• TASK OBJECTIVE: Write out every record below exactly, leaving the pictures out.

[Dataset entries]
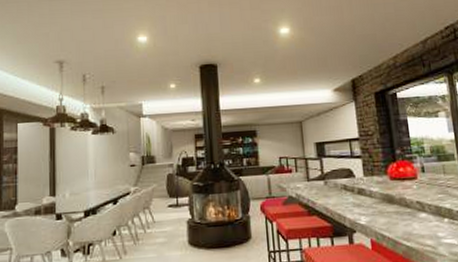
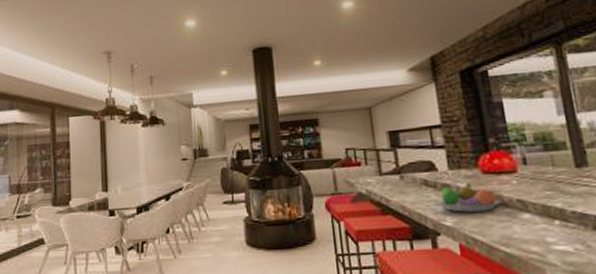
fruit bowl: none [353,187,403,213] -> present [436,182,500,212]

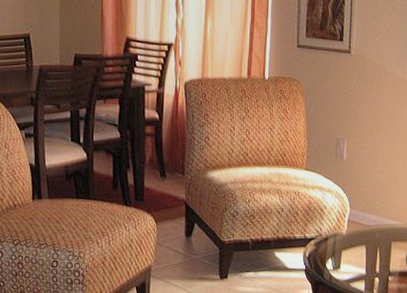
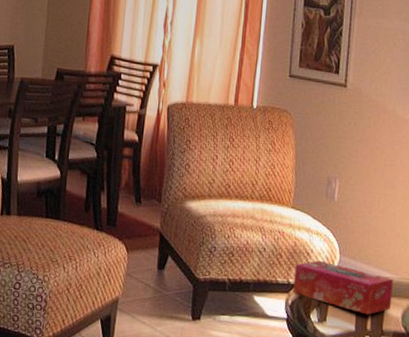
tissue box: none [309,215,398,259] -> present [292,260,393,315]

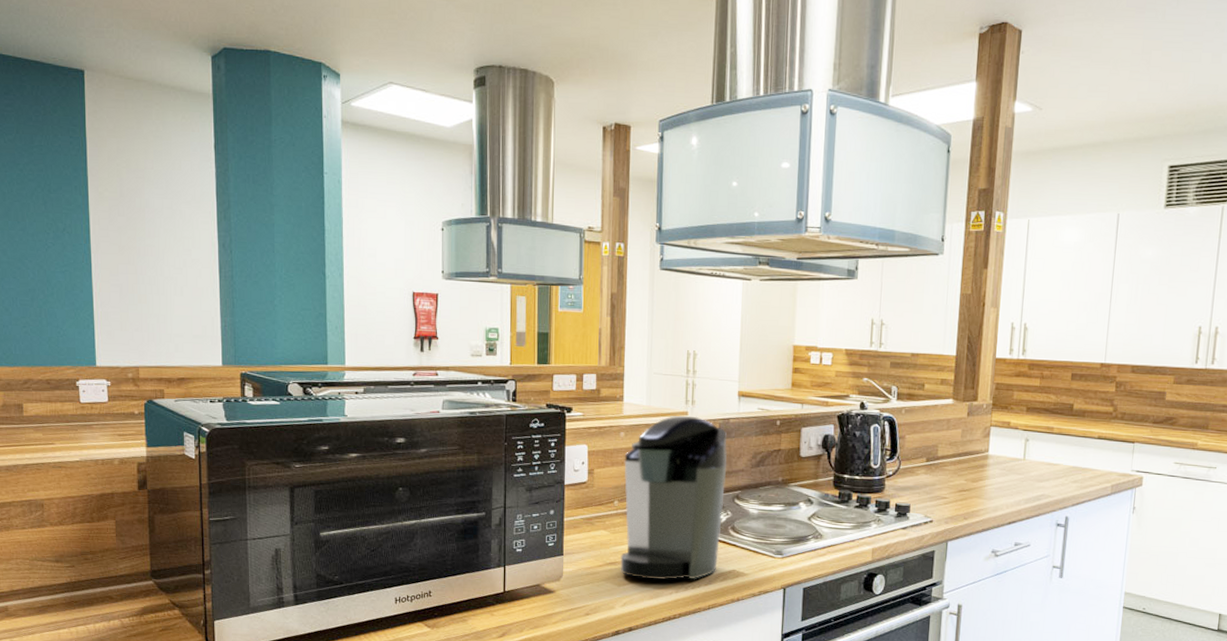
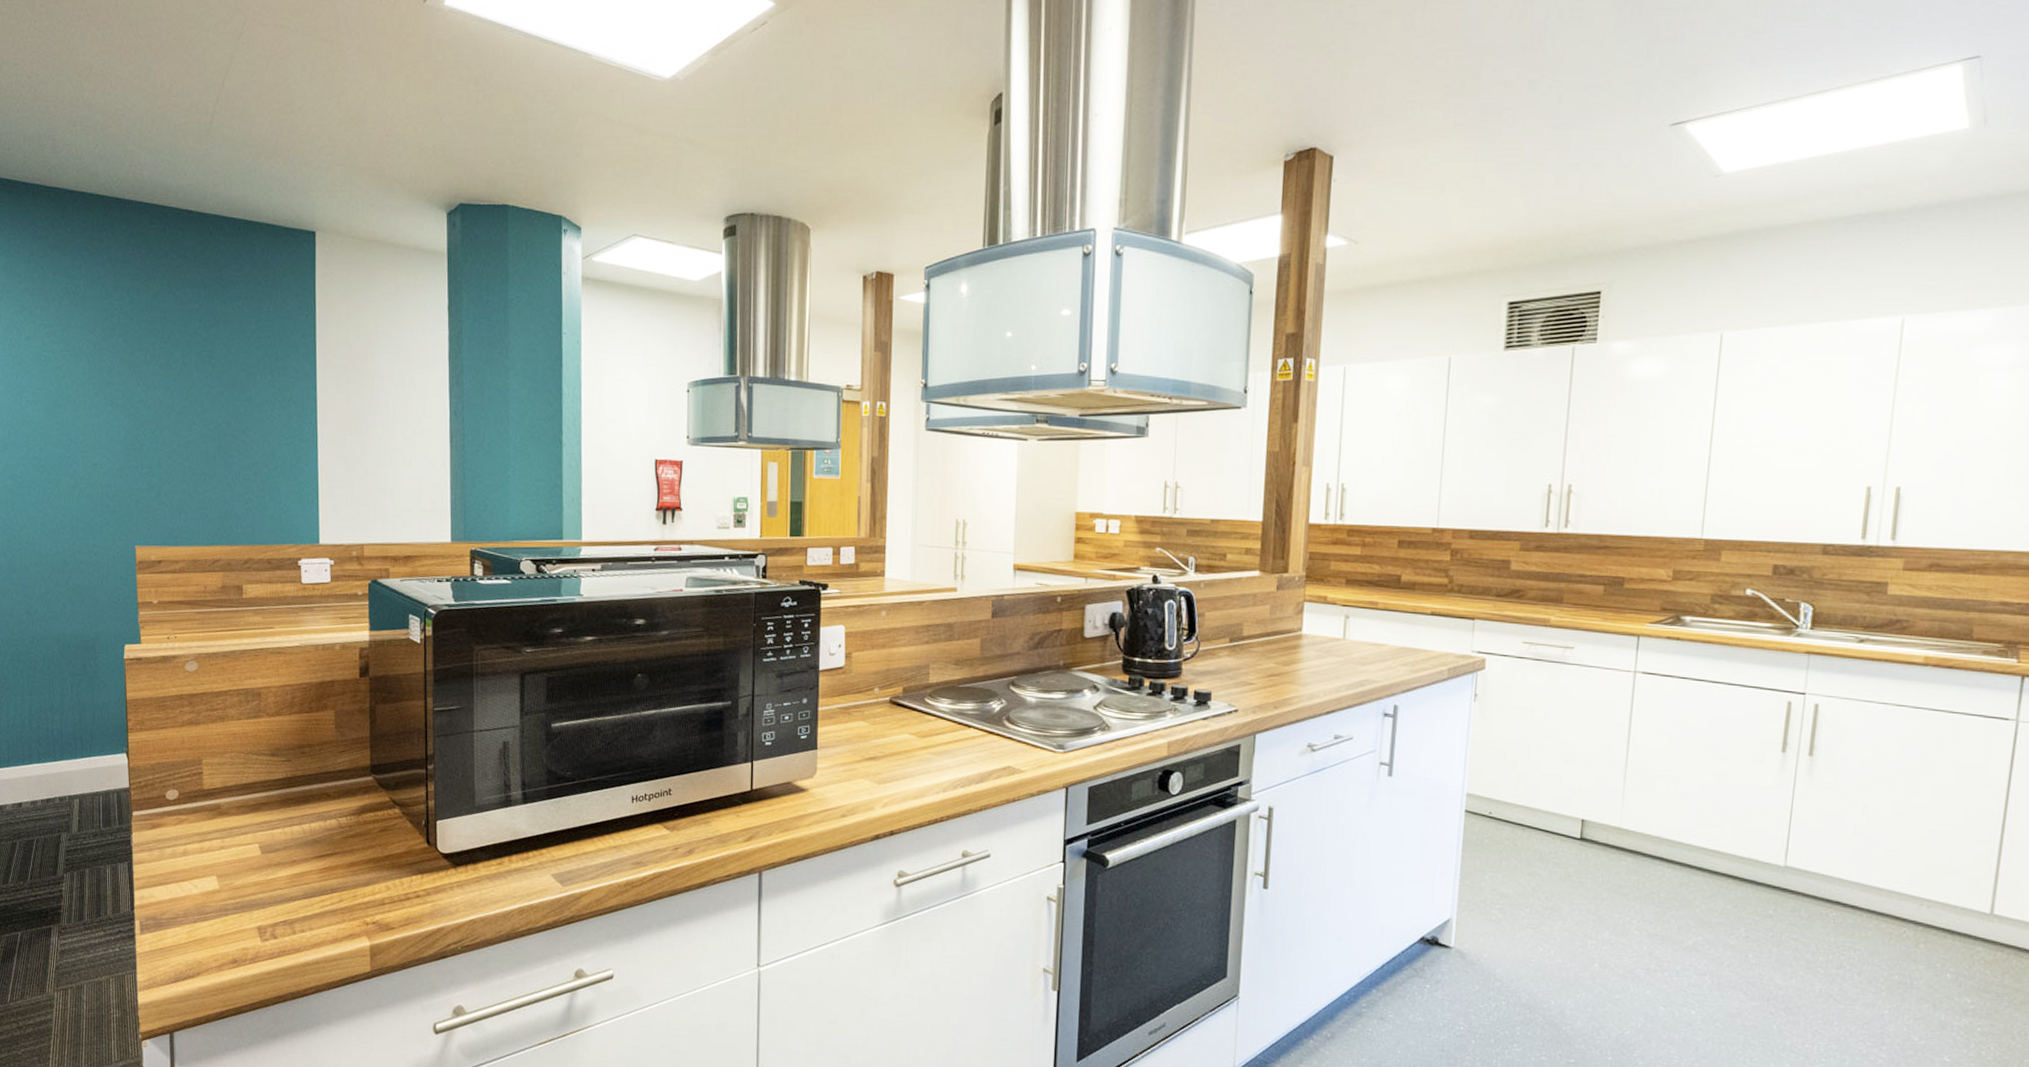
coffee maker: present [620,415,728,580] -> none [880,591,1002,778]

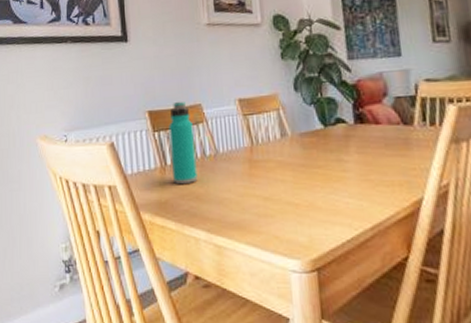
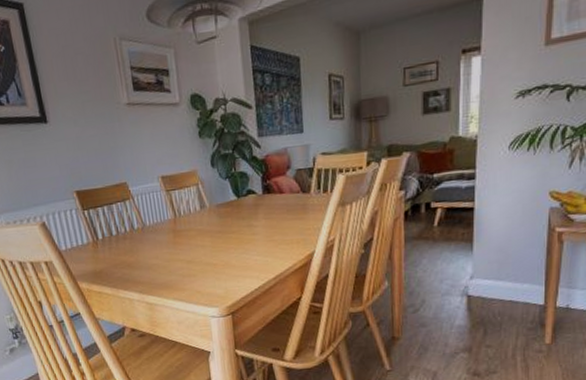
water bottle: present [169,101,198,185] -> none [97,180,128,256]

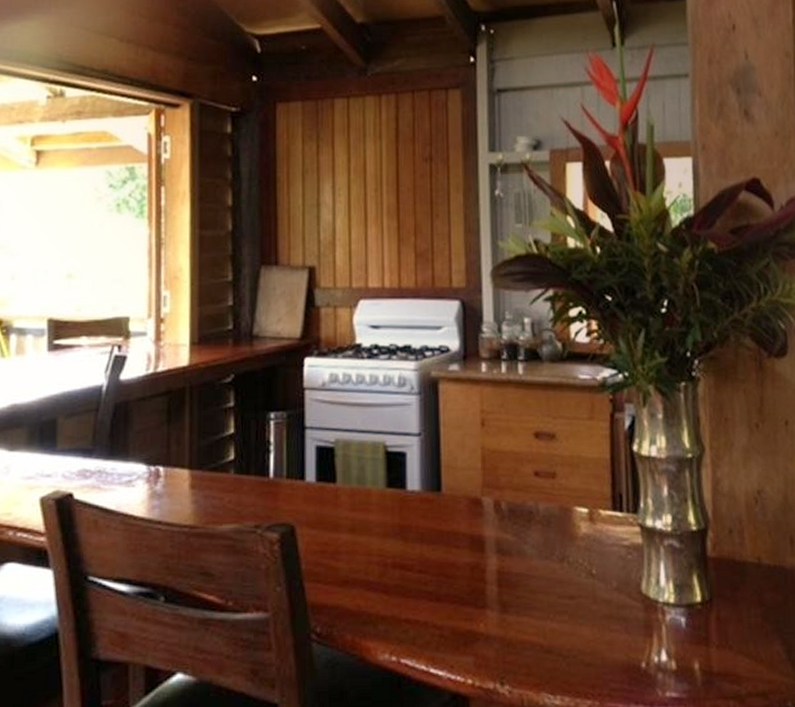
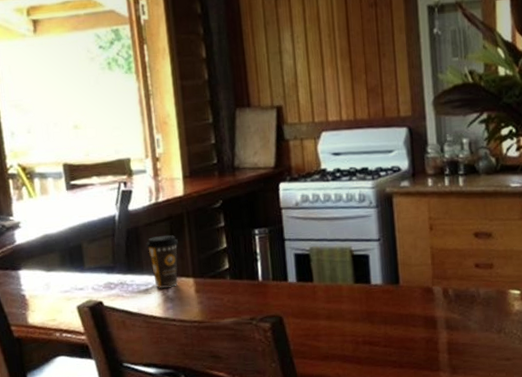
coffee cup: none [136,413,175,481] -> present [146,235,178,289]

• ANSWER FOR THE TASK:
fruit bowl: none [353,187,403,213] -> present [436,182,500,212]

tissue box: none [309,215,398,259] -> present [292,260,393,315]

coffee maker: present [620,415,728,580] -> none [880,591,1002,778]

water bottle: present [169,101,198,185] -> none [97,180,128,256]

coffee cup: none [136,413,175,481] -> present [146,235,178,289]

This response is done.